La croissance de bon nombre de pays africains pourrait être
bien plus vigoureuse si la bancarisation avait pu être poussée au point que les établissements bancaires puissent recycler l’épargne des ménages aujourd’hui très élevée (24 %).

Ce massacre politico-administratif a contribué, s’il n’a pas entraîné, au renouveau du tribalisme au sud du Sahara : aurait-on pu assister à ces effroyables guerres des Congo si le principal pays de la région, l’ex-Zaïre, avait pu disposer d’une armée efficace et d’un pays globalement rangé derrière ses dirigeants pour contrer les rébellions (accompagnées, le mot est faible, par les Anglo-Saxons) ? Boko Haram aurait-il pu déstabiliser le Nigeria, le Tchad et le Cameroun si ces trois pays avaient de même pu disposer de moyens militaires et policiers dignes de ce nom ?

La faute française en Centrafrique

À vrai dire, le FMI et la Banque mondiale ne sont pas les seuls responsables du chaos africain. L’Occident y a largement contribué. Les guerres de l’Afrique des Grands lacs, lancées il est vrai dès les Indépendances entre Hutus et Tutsis, différenciés par les Belges eux-mêmes, furent relancées par une offensive Tutsi au Rwanda à partir du territoire ougandais.

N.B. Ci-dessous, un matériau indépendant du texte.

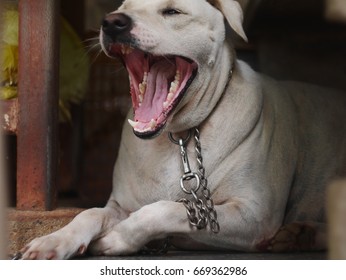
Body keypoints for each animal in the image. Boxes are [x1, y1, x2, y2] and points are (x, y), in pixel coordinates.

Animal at [21, 0, 346, 260]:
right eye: (123, 7)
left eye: (172, 11)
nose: (113, 22)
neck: (179, 136)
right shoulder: (120, 205)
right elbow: (89, 213)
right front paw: (53, 241)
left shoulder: (252, 217)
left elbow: (164, 209)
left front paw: (117, 238)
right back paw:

Leurs officiers firent leurs classes aux États-Unis et en Angleterre tandis que les Américains armèrent et conseillèrent leurs troupes. Bilan aujourd’hui (des combats sporadiques continuent à l’est de l’Afrique) : plusieurs millions de morts en comptant les massacres au Rwanda et au Congo.

La défaite du monde bantou face à l’invasion sahélienne ne fut évitée que grâce à l’intervention conjointe du Zimbabwe, de la Namibie et de l’Angola, la France leur vendant l’armement nécessaire et les renseignant probablement au niveau opérationnel.

Le conflit, en réalité franco-américain, sur fond d’accès au pétrole angolais et aux terres rares du Congo fut apaisé (mais non réglé définitivement) à la suite d’une rencontre secrète entre Bill Clinton et Jacques Chirac sur une île du Pacifique.

On ne peut, non plus, oublier le conflit ivoirien, les troupes venues du nord du pays sahéliennes partant du Burkina Faso voisin avec l’assentiment des Français et la conclusion (finale) étant apportée également par l’armée française sans laquelle les rebelles ne l’auraient jamais emporté. Armée française qui se permit aussi de déposer de nombreux dirigeants africains.

Le pire est certainement le traitement infligé à la République centrafricaine : ce pays dispose de deux populations à peu près équivalentes en nombre. Des Sahéliens islamisés au nord du pays et des Forestiers christianisés au sud. Bokassa, en créant un empire dont toute « la communauté internationale » (entendez les élites occidentales) se moqua, ne faisait que constater la difficulté d’entente entre les dites deux populations.